• DESCRIPTION OF THE TASK: Below is a passage on the US economy and Federal Reserve policy. For each statement, answer yes or no on whether the passage supports it, and quote the deciding words: (a) Real GDP growth slowed to 1.6 percent in the first quarter of the year; (b) Retail sales rose in April; (c) Private domestic final purchases grew faster in the first quarter than in the second half of 2023.

• SOURCE PASSAGE:
[Start of section]

Overall, the S&P Global survey shows the US economy (private sector business activity) is still running hot and goods inflation is again edging up along with already elevated/sticky service inflation. All this means the Fed will take more time to get enough confidence for any rate cut cycle and may not even cut from Dec’24.

On Tuesday (21st May), Fed Governor Waller said in a prepared essay: Little by Little, Progress Seems to be Resuming (At an event at the Peterson Institute for International Economics, Washington, D.C.)

After a run of great data in the latter half of 2023, it seemed that significant progress on inflation would continue and that rate cuts were not far off. However, the first three months of 2024 threw cold water on that outlook, as data on both inflation and economic activity came in much hotter than anticipated.

Initially, it seemed like the bad data might be simply a "bump" in the road, but as the data continued to point in the wrong direction, the narrative quickly turned towards concerns that the economy was not cooling as needed to keep inflation moving down toward the Federal Open Market Committee's (FOMC) 2 percent goal. Progress on inflation appeared to have stalled and there were fears that it might even be accelerating. Suddenly, the public debate became whether monetary policy was restrictive enough and if rate hikes should be back on the table.

But more recent data on the economy indicate that restrictive monetary policy is helping to cool off aggregate demand and the inflation data for April suggests that progress toward 2 percent has likely resumed. Central bankers should never say never, but the data suggests that inflation isn't accelerating, and I believe that further increases in the policy rate are probably unnecessary.

Now let me turn to the data we have seen since the last FOMC meeting. Real gross domestic product (GDP) grew at about a 4 percent annual pace in the second half of 2023, and that stepped down to 1.6 percent in the first quarter of this year. That looked like the kind of moderation that would support progress on inflation, but it was mostly due to two components that tend to be volatile and not reflect fundamental growth—trade in goods and services and additions to inventories.

Private domestic final purchases—which is often a better signal of the underlying strength of demand in the economy—grew 3.1 percent in the first three months of this year, almost exactly the pace in the second half of 2023. I will be watching closely to see whether this measure of economic activity in the first quarter continues in the second. The Blue Chip consensus of private-sector forecasts projects real GDP growth of 2.1 percent this quarter, with only a slight moderation in personal consumption expenditures (PCE) from the first quarter. Others, like the Atlanta Fed's GDPNow model, have a higher forecast.

Nevertheless, there are several reasons why I do expect some moderation in economic activity. One sign of moderation is that retail sales were flat in April and revised down in the previous two months. Retail sales are an important component of consumer spending, so this suggests that consumers may be tempering their purchases. We have also seen credit card and auto loan delinquency rates rise above their pre-pandemic levels, which indicates that some consumer segments are under stress to support their spending levels. That said, services spending data are continuing to look solid and should hold up overall spending in this quarter.

[End of section]

• RECORDS SHOWN:
[Start of section]

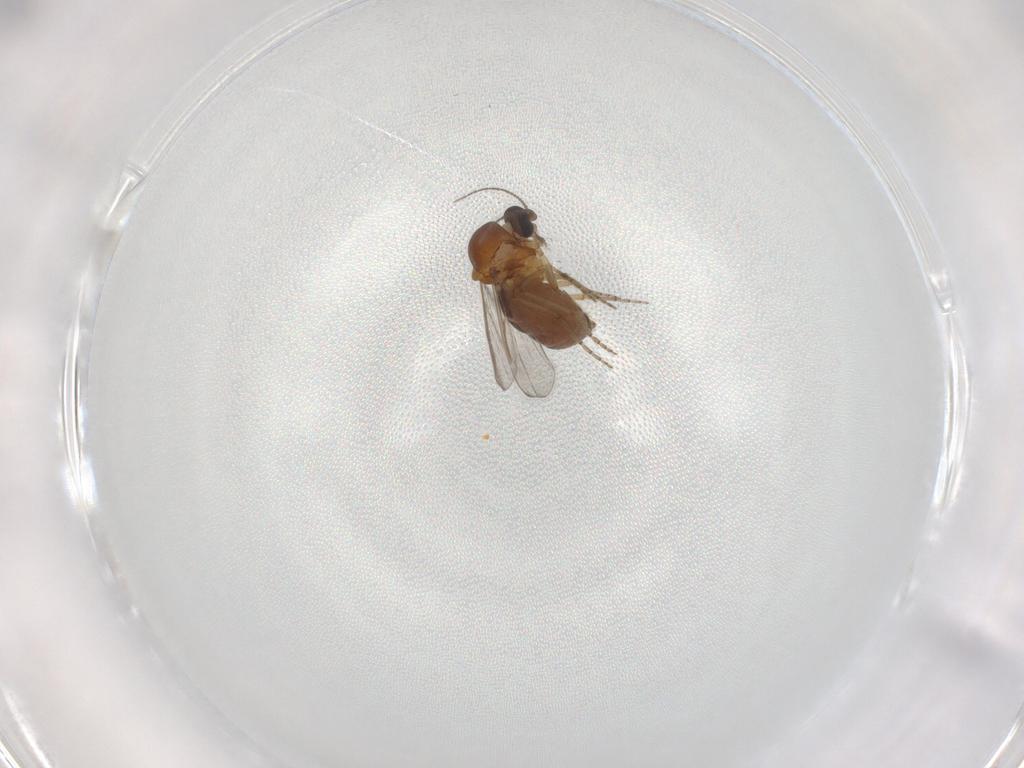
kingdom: Animalia
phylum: Arthropoda
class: Insecta
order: Diptera
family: Ceratopogonidae
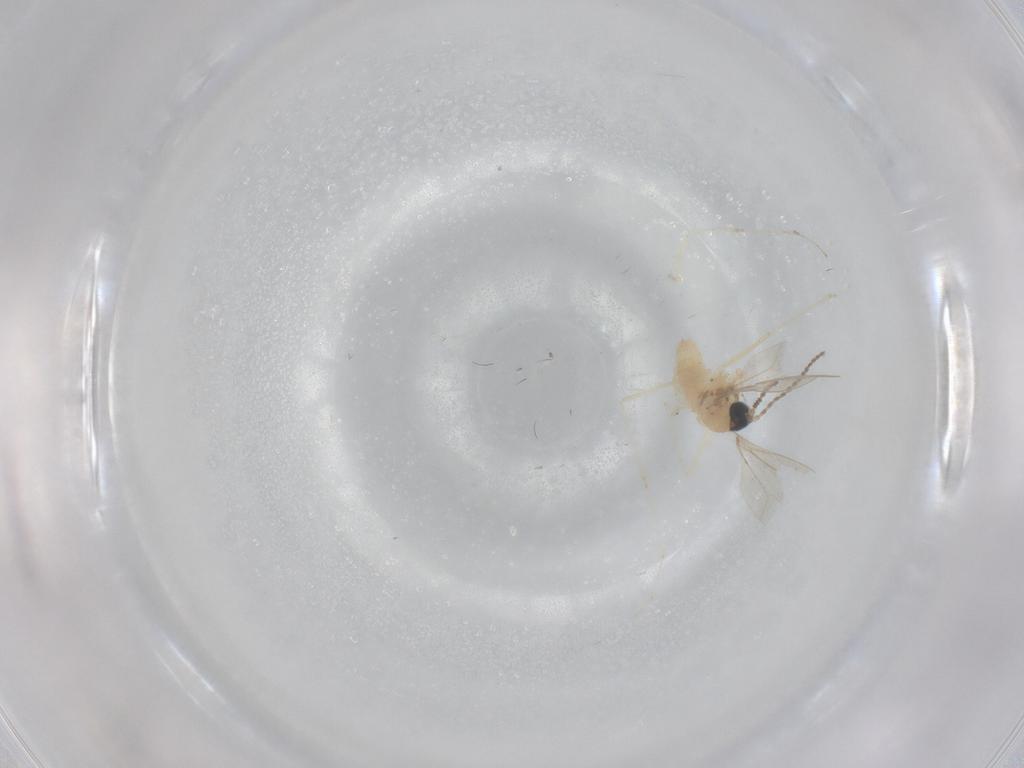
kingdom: Animalia
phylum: Arthropoda
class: Insecta
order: Diptera
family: Cecidomyiidae
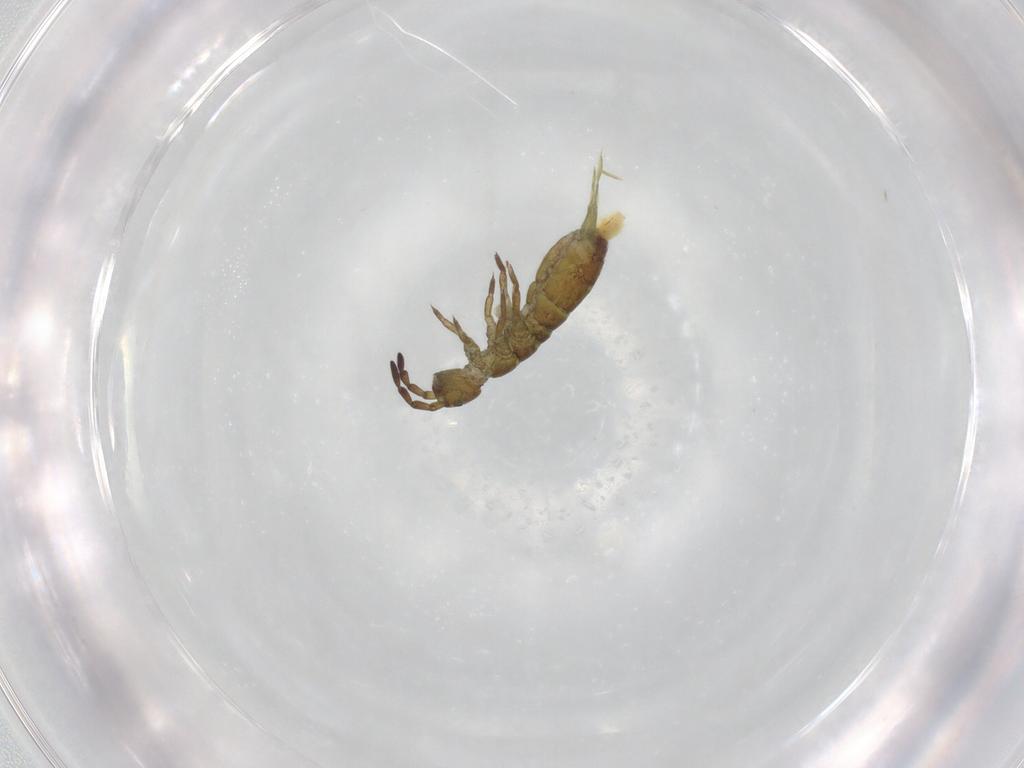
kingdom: Animalia
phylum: Arthropoda
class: Collembola
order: Entomobryomorpha
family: Isotomidae
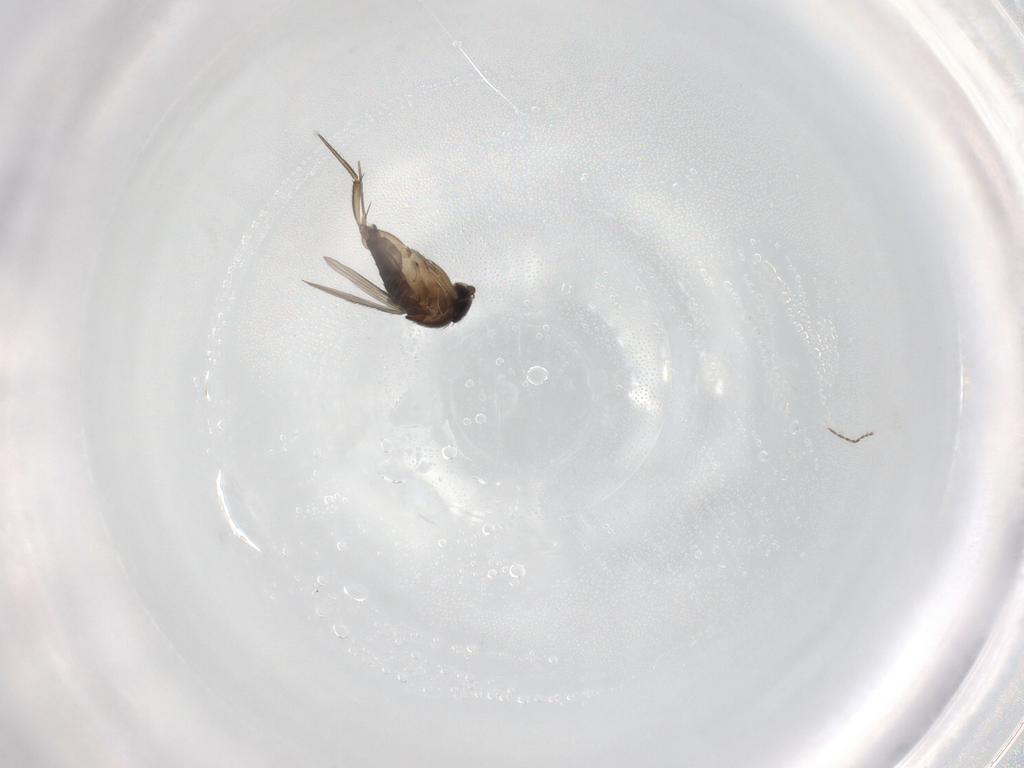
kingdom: Animalia
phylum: Arthropoda
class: Insecta
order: Diptera
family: Phoridae
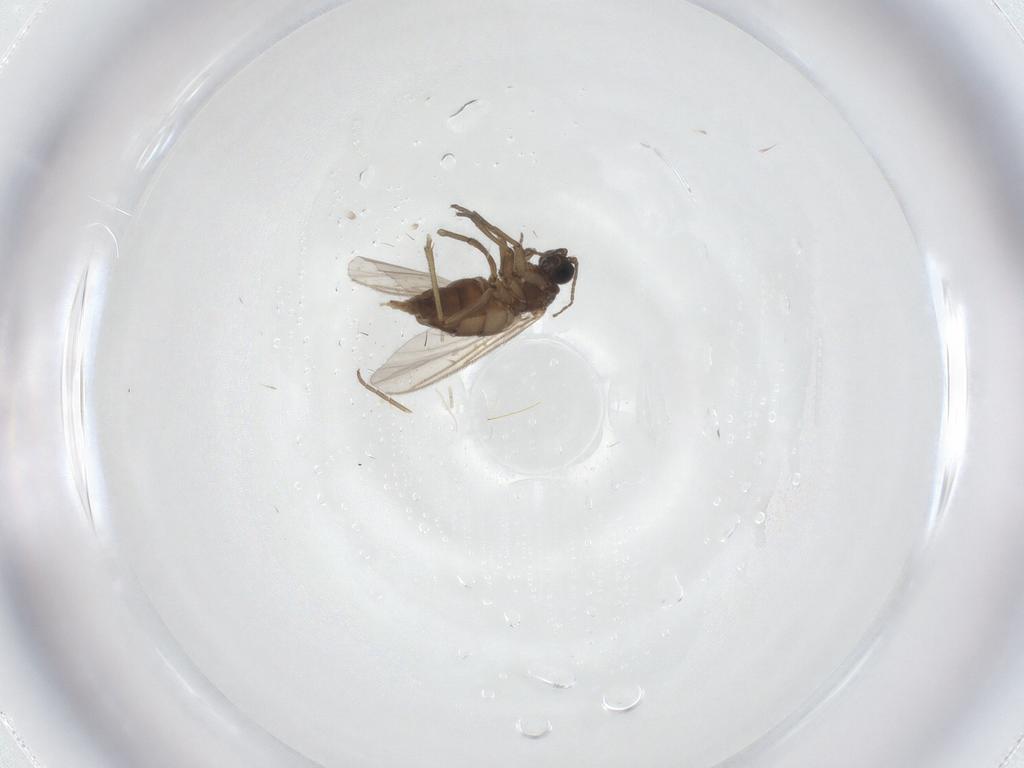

[End of section]

• ANSWER TO THIS TASK:
(a) Yes: "that stepped down to 1.6 percent in the first quarter of this year"
(b) No: "retail sales were flat in April and revised down in the previous two months"
(c) No: "grew 3.1 percent in the first three months of this year, almost exactly the pace in the second half of 2023"